Practice, practice, practice. Last night we used our QuantaRay 2X teleconverter for a 4-part composite of the Moon at about the first quarter. We missed a piece, and there was a big bite out of the moon’s limb that made it look like PacMan.

We had also done a series of two, without the teleconverter. These spliced together easily. Converting to grayscale, it’s hard to see the splice.

The teleconverter is a magnifying whatchamacallit that normally fits between a camera lens and body. If “2x”, it doubles the focal length. A 24-120mm zoom lens becomes a 48-240mm, and so forth. Coupled between the prime focus at the rear of the telescope, and the camera body, you get an image twice the size — and exposure time needs to be increased, all other things being equal.

How does that compare to eyepieces? Going from a 26mm eyepiece to a 13mm eyepiece would be doubling the “magnification”.

  • The rule on magnification is: focal length telescope divided by focal length eyepiece.
  • The Meade is f/10, 2000mm.
  • Another good rule is: don’t try to force more than 50x-60x magnification per inch of aperture.
  • 2000mm / 5mm = 400x; a 5mm eyepiece would give a practical max magnification of 400x for the 8″ aperture Meade LX-90. In an urban area there are few if any nights when we would be able to benefit from a magnification this high.
  • 2000mm / 40mm = 50x for a fairly widefield eyepiece

Unfortunately, I don’t see more detail in the teleconverter shots when the images are scaled to the same apparent size. The teleconverter is fun for daytime shots, but it’s not Nikon optics, and I’ve read many snide comments about less-than-$100 discount teleconverters. How much of that is optics and how much is snobbery?

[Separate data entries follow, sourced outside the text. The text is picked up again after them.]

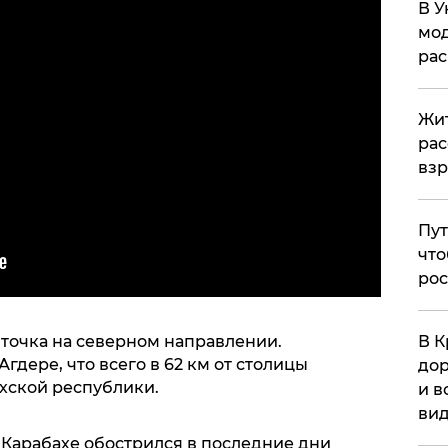
В У
мод
ра
Жит
рас
вз
Пут
что
рос
 точка на северном направлении.
В К
гдере, что всего в 62 км от столицы
дор
хской республики.
и в
вид
в Карабахе обострился в последние дни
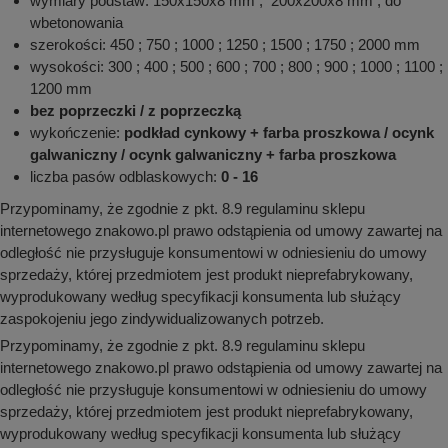
wymiary podstaw: 150x150x8 mm ; 200x200x8 mm ; do
wbetonowania
szerokości: 450 ; 750 ; 1000 ; 1250 ; 1500 ; 1750 ; 2000 mm
wysokości: 300 ; 400 ; 500 ; 600 ; 700 ; 800 ; 900 ; 1000 ; 1100 ;
1200 mm
bez poprzeczki / z poprzeczką
wykończenie:
podkład cynkowy + farba proszkowa / ocynk
galwaniczny / ocynk galwaniczny + farba proszkowa
liczba pasów odblaskowych:
0 - 16
Przypominamy, że zgodnie z pkt. 8.9 regulaminu sklepu
internetowego znakowo.pl prawo odstąpienia od umowy zawartej na
odległość nie przysługuje konsumentowi w odniesieniu do umowy
sprzedaży, której przedmiotem jest produkt nieprefabrykowany,
wyprodukowany według specyfikacji konsumenta lub służący
zaspokojeniu jego zindywidualizowanych potrzeb.
Przypominamy, że zgodnie z pkt. 8.9 regulaminu sklepu
internetowego znakowo.pl prawo odstąpienia od umowy zawartej na
odległość nie przysługuje konsumentowi w odniesieniu do umowy
sprzedaży, której przedmiotem jest produkt nieprefabrykowany,
wyprodukowany według specyfikacji konsumenta lub służący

Hard to say. Before I start knocking QuantaRay, I should concentrate on refining the basics.

  • All images were shot at 1/100, ISO 1000 – just because that’s what I used before. Really, 1/100 is about right with the 2x, meaning 1/200 would be closer to “right” without the teleconverter.
  • Even at 1/100, clicking the picture by hand introduces vibration. Particularly for astrophotography, use of the remote shutter camera attachment would be a good habit to get into.
  • Atmospheric turbulence will always be a limiting factor too. It’s HOT down here!
  • The main telescope focusing knob is OK for casual observing, but dicey for astrophotography. Basically, it is easy to overshoot an “ideal” focus with the finest of twisting movements. Electric focusers are available for micro-control of this all-important feature. It would help to master the focusing tool we presently have.
  • Having a comfortable seating or working position makes it easier to maintain patience and precision adjustments. Elevating the tripod (extend the legs more) to a more comfortable working position would save the back, too.

Tonight: Try to practice these basics. Try to capture the moon in color, before sunset.